(Beginning of Dataset content)

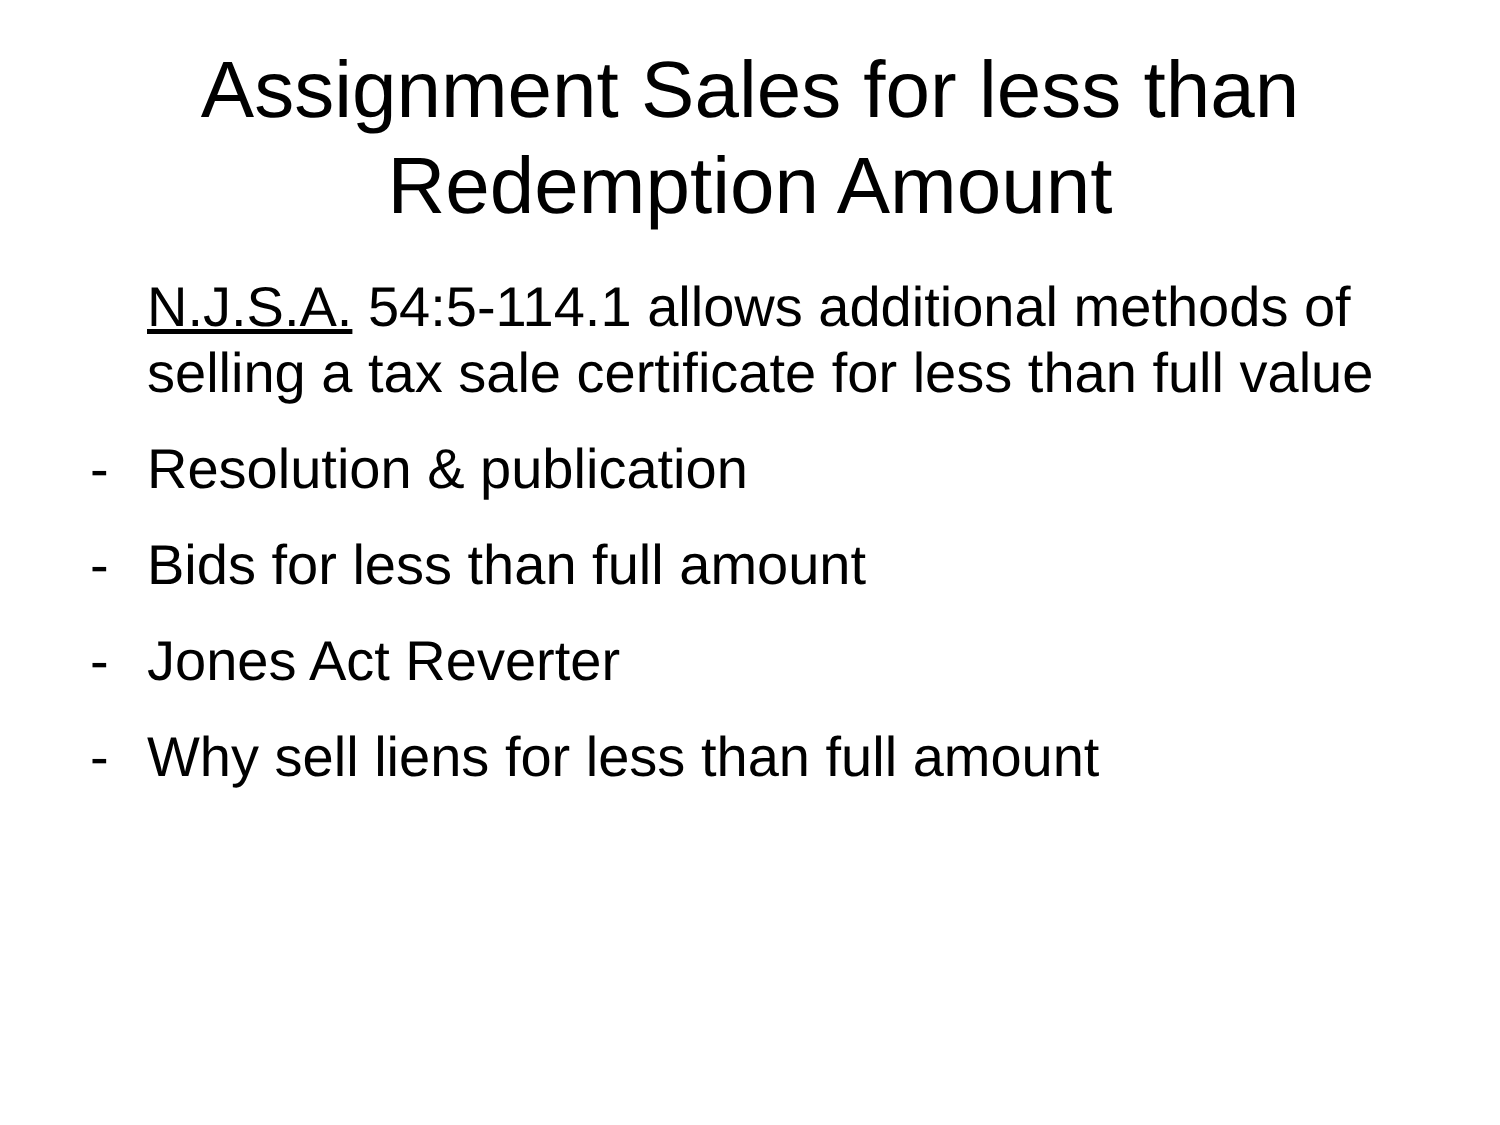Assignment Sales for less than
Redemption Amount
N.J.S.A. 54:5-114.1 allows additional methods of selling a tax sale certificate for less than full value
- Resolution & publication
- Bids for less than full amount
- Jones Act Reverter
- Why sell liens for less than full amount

(End of Dataset content)
(Beginning of Dataset content)

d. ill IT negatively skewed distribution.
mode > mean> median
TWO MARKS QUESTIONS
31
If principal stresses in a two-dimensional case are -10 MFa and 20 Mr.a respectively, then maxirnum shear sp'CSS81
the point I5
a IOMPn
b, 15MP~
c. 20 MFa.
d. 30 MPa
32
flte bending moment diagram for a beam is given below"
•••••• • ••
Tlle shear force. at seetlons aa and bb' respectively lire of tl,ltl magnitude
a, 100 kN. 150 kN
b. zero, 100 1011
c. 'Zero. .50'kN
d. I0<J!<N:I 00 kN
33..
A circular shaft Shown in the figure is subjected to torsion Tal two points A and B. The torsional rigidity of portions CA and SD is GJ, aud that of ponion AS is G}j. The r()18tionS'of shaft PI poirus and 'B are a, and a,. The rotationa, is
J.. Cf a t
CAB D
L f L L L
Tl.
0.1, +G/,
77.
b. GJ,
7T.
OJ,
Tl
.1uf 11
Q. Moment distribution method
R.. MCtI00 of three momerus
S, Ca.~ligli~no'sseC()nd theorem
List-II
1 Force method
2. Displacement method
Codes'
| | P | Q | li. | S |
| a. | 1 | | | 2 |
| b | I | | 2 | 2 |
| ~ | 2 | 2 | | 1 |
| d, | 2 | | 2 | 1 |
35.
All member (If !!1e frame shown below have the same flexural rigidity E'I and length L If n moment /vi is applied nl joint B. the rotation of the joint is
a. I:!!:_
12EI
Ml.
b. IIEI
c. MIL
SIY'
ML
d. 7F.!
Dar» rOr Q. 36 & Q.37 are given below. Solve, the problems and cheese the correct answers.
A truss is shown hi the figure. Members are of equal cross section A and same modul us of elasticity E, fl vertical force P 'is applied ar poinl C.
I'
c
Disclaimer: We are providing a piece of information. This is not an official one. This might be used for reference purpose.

(End of Dataset content)
(Beginning of Dataset content)

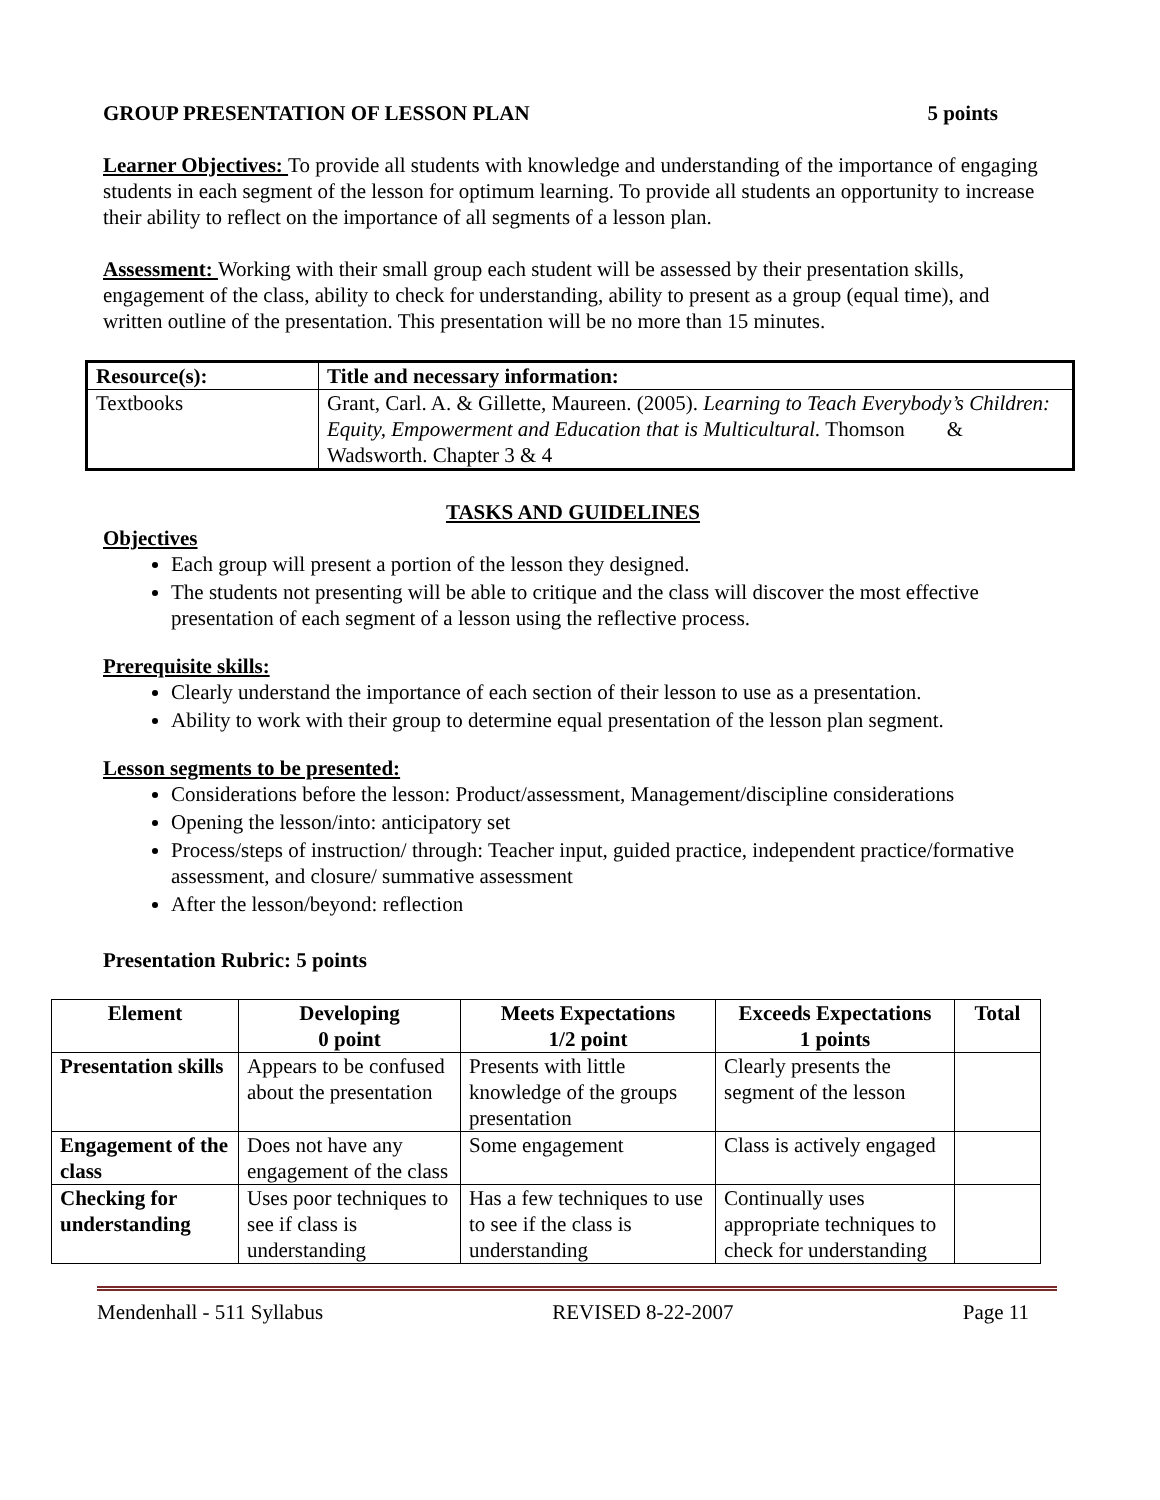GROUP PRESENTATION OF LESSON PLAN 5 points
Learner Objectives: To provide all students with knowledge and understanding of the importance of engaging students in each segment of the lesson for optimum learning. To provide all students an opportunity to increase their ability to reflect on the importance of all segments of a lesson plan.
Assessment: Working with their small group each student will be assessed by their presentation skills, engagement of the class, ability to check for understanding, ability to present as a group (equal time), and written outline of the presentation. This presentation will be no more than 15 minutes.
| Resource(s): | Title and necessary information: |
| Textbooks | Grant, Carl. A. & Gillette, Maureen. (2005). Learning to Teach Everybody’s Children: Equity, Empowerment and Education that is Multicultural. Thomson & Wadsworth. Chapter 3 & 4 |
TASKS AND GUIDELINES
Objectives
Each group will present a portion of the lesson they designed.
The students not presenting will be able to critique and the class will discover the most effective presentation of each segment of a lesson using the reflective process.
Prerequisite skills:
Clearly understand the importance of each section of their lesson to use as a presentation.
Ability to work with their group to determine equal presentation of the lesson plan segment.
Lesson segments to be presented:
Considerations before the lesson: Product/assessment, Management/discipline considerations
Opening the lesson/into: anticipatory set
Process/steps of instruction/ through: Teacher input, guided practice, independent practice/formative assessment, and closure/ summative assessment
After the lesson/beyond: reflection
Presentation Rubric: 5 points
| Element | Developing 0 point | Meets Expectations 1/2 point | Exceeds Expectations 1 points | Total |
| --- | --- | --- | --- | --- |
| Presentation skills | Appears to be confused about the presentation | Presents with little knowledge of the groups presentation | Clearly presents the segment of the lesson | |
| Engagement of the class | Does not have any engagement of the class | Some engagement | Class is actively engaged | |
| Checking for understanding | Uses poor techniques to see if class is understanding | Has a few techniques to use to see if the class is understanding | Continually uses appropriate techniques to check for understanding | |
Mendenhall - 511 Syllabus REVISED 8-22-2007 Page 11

(End of Dataset content)

• **Task instructions**
Treat the line with "Assignment Sales for less than" as the start and the line with "- Why sell liens for less than full amount" as the end, and return exactly that span of the data above, both ends included, without pictures.

• **Response for this exercise**
Assignment Sales for less than
Redemption Amount
N.J.S.A. 54:5-114.1 allows additional methods of selling a tax sale certificate for less than full value
- Resolution & publication
- Bids for less than full amount
- Jones Act Reverter
- Why sell liens for less than full amount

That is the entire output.